Sample	Transmittance600 nm/%	Reference
PHBV (Poly(3-hydroxybutyrate-co-3-hydroxyvalerate))	85	[48]
LDPE (low-density polyethylene)	87	[48,49]
PVC (Polyvinyl chloride)	90	[48]
PLLA (Poly-L-lactide)	89	[48]
PLA/Wx	93	In this work
PLA/Wx/TiO2-0.1-NF	94
PLA/Wx/TiO2-0.5-NF	95
PLA/Wx/TiO2-1.0-NF	92
PLA/Wx/TiO2-0.1-F	96
PLA/Wx/TiO2-0.5-F	93
PLA/Wx/TiO2-1.0-F	86

illustrates the values of transmittance recorded in terms of optical transparency at 600 nm. For PLA/Wx/TiO₂-NF and PLA/Wx/TiO₂-F, their transmittance decreased in the visible region with respect to that of PLA/Wx. This decline is particularly noticeable in the samples containing 0.5% and 1% wt of TiO₂-F. In the visible region, from 600 to 900 nm, PLA/Wx has a transmittance of about 94%. In contrast, the transparency of PLA/Wx/TiO₂-1.0-F is about 86%. However, in the UV medium- and low-energy intervals, their transparency diminishes drastically with the addition of TiO₂-NF and TiO₂-F. The same behavior has been observed previously [47]. Other authors have reported transmittance values of around 40% at 340 nm with the addition of 1 wt% of TiO₂ to a PLA matrix. Meanwhile, in our work, with identical TiO₂ concentrations and wavelengths, the transmittance was around 54% and 41% for PLA/Wx/TiO₂-1.0-NF and PLA/Wx/TiO₂-1.0-F, respectively. At 300 nm, PLA/Wx’s transmittance corresponds to 70%. In contrast, with the addition of 0.5% TiO₂-F and 1% TiO₂-F, its transmittance is decreased to 23 and 22%, respectively, which represents a reduction in the UV transmittance of around 67% when compared with the reference. As reported before, in other PLA/nanoparticle systems, the smaller the transmittance, the more significant the absorption [31]. Finally, a comparison with our findings reveals that these composites show values similar to the ones reported previously, e.g., for LDPE, PHBV, PLLA, and PVC; see Table 4.

4. Conclusions

In this study, composites containing polylactic acid (PLA)/natural wax (Wx)/non-functionalized TiO₂ nanoparticles (TiO₂-NF) and PLA/Wx/TiO₂ nanoparticles functionalized with triethoxysilane (TiO₂-F) were systematically investigated. Their hydrolytic degradation, antimicrobial properties, and optical transparency were analyzed in detail.

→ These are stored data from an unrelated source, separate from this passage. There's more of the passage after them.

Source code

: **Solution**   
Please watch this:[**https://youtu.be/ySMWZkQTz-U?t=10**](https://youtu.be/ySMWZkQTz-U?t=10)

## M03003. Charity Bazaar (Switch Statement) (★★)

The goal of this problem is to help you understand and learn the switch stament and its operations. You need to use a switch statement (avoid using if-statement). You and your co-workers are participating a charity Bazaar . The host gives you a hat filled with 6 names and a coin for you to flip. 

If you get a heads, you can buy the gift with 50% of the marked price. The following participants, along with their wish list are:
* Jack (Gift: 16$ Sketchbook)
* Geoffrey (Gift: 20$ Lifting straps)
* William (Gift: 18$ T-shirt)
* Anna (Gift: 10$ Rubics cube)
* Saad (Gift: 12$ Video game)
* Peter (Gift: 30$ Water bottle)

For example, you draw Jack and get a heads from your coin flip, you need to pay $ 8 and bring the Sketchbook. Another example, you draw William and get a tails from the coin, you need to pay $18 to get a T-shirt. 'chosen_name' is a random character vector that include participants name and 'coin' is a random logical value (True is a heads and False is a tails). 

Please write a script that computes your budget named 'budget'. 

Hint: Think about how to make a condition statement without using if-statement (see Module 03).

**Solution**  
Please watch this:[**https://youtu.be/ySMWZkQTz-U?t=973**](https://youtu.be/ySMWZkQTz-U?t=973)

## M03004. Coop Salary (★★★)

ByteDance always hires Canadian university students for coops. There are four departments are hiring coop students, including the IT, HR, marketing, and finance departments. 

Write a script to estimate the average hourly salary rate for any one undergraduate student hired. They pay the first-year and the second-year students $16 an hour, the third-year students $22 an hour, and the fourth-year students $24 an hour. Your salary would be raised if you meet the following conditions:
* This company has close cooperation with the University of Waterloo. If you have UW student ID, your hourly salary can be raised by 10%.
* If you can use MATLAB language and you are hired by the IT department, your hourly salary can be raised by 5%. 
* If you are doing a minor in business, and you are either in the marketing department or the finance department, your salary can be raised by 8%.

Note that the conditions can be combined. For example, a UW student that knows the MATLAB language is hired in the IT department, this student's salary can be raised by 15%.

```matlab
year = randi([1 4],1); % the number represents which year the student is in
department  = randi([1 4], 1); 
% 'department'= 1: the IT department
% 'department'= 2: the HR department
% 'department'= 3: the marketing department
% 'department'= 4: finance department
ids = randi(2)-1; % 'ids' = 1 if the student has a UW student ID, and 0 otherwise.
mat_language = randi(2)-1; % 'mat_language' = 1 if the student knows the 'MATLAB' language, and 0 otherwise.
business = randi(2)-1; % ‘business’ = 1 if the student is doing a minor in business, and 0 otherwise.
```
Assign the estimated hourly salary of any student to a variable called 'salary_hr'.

The hydrolytic degradation behavior of these materials was systematically monitored over time, revealing the significant effects of the TiO₂ nanoparticles on both the degradation process and the antibacterial properties of the PLA/Wx matrix. The results indicate that both TiO₂-NF and TiO₂-F nanoparticles notably influenced the degradation of PLA/Wx blends, with PLA/Wx/TiO₂-NF composites exhibiting a substantial weight loss compared to the reference PLA/Wx sample. This enhanced degradation is likely attributed to increased liquid penetration as TiO₂-NF particles detached from the polymer matrix. SEM analysis further corroborated these findings, showing the pronounced surface degradation, larger voids, and surface irregularities in the PLA/Wx/TiO₂-NF samples, particularly after 42 days of hydrolytic exposure. The incorporation of TiO₂-NF and TiO₂-F into the PLA/Wx blends significantly altered their hydrolytic degradation behavior, e.g., TiO₂-NF accelerates the degradation process.

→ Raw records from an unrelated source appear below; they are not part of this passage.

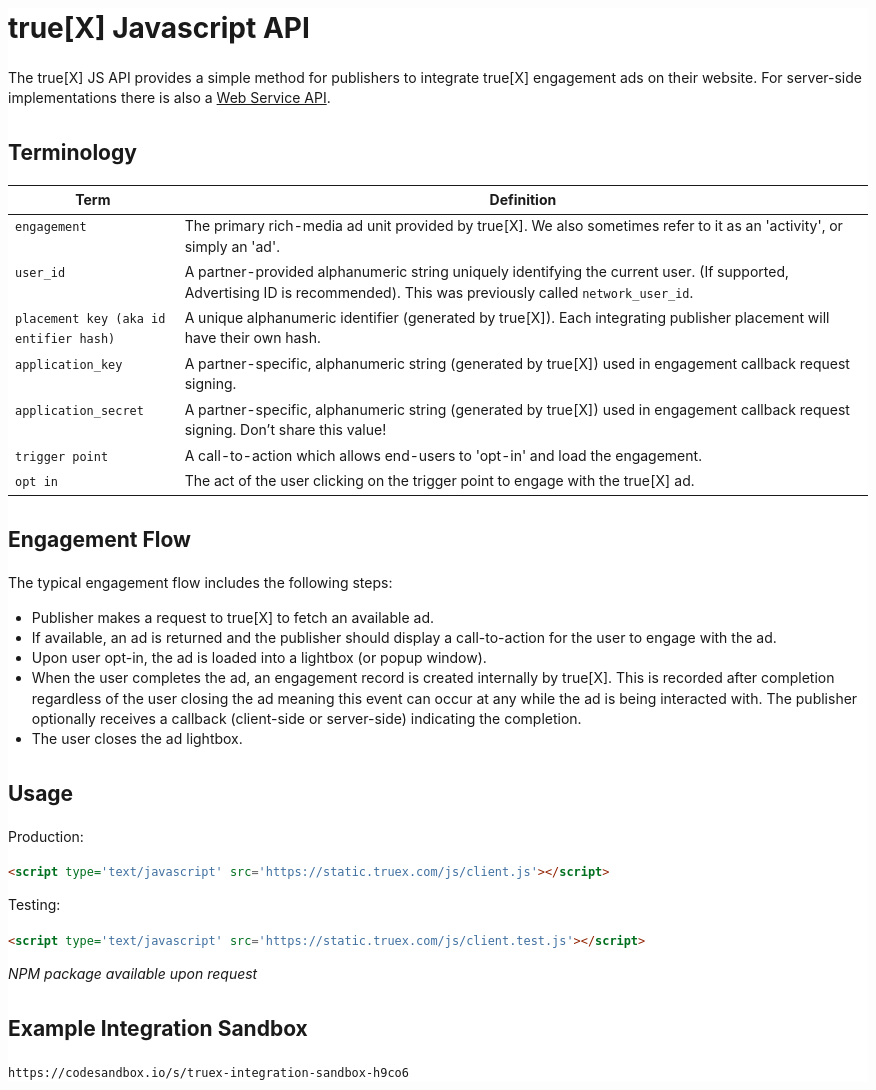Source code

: # true[X] Javascript API

The true[X] JS API provides a simple method for publishers to integrate true[X] engagement ads on their website.  For server-side implementations there is also a [Web Service API](https://github.com/socialvibe/truex-ads-docs/blob/master/web_service_ad_api.md).

## Terminology
| Term | Definition |
| ------------- | ------------- |
| `engagement`  | The primary rich-media ad unit provided by true[X].  We also sometimes refer to it as an 'activity', or simply an 'ad'.  |
| `user_id`  | A partner-provided alphanumeric string uniquely identifying the current user. (If supported, Advertising ID is recommended).  This was previously called `network_user_id`.  |
| `placement key (aka identifier hash)`  | A unique alphanumeric identifier (generated by true[X]).  Each integrating publisher placement will have their own hash.  |
| `application_key`  | A partner-specific, alphanumeric string (generated by true[X]) used in engagement callback request signing. |
| `application_secret`  | A partner-specific, alphanumeric string (generated by true[X]) used in engagement callback request signing.  Don’t share this value!  |
| `trigger point`  | A call-to-action which allows end-users to 'opt-in' and load the engagement.  |
| `opt in`  | The act of the user clicking on the trigger point to engage with the true[X] ad.  |

## Engagement Flow
The typical engagement flow includes the following steps:
- Publisher makes a request to true[X] to fetch an available ad.
- If available, an ad is returned and the publisher should display a call-to-action for the user to engage with the ad.
- Upon user opt-in, the ad is loaded into a lightbox (or popup window).
- When the user completes the ad, an engagement record is created internally by true[X]. This is recorded after completion regardless of the user closing the ad meaning this event can occur at any while the ad is being interacted with.  The publisher optionally receives a callback (client-side or server-side) indicating the completion.
- The user closes the ad lightbox.

## Usage
Production:
```html
<script type='text/javascript' src='https://static.truex.com/js/client.js'></script>
```
Testing:
```html
<script type='text/javascript' src='https://static.truex.com/js/client.test.js'></script>
```
_NPM package available upon request_

## Example Integration Sandbox
```html
https://codesandbox.io/s/truex-integration-sandbox-h9co6
```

Antibacterial testing revealed that TiO₂-NF and TiO₂-F exhibited bacteriostatic effects at 0.1 wt%, inhibiting the growth of E. coli without killing the bacteria. Notably, TiO₂-F demonstrated stronger antibacterial activity against E. coli, while silane functionalization had minimal effect on the activity of the nanoparticles against S. aureus. This finding is significant, suggesting the potential use of these composites as antimicrobial materials where the growth of harmful bacteria needs to be controlled.

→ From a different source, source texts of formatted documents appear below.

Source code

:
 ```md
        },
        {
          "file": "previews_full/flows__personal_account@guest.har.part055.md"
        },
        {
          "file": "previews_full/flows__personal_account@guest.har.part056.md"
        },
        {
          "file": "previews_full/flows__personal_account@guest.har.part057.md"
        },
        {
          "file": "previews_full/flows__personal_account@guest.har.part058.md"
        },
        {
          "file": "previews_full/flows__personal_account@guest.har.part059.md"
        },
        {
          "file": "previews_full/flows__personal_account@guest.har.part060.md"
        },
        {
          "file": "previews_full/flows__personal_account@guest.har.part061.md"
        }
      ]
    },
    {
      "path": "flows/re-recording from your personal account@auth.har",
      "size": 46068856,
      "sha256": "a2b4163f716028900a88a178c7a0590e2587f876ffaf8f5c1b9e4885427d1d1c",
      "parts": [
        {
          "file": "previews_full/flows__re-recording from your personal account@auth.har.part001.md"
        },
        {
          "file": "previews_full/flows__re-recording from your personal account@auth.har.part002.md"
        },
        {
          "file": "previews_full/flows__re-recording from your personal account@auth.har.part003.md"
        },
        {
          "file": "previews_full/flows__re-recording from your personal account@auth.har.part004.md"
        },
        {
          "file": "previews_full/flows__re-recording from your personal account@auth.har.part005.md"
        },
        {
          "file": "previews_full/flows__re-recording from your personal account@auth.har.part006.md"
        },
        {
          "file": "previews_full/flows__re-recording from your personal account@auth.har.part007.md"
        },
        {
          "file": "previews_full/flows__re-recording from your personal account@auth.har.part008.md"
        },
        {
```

Regarding oxygen permeability, the PLA/Wx/TiO₂-F composites displayed saturation at lower concentrations (0.1 and 0.5 wt%). In contrast, the PLA/Wx/TiO₂-NF composites exhibited oxygen permeability similar to that of other polymers, such as LDPE films. Likewise, the optical transparency determined by UV-Vis spectroscopy showed transmittance values from 86% to 94% for all formulations. These values are comparable to those of other polymers such as PHVB, LDPE, PVC, and PLLA.

In conclusion, these findings provide valuable insights into the potential for tailoring the biodegradation rate of PLA-based materials, particularly for applications requiring controlled degradation, antibacterial activity, and UV protection.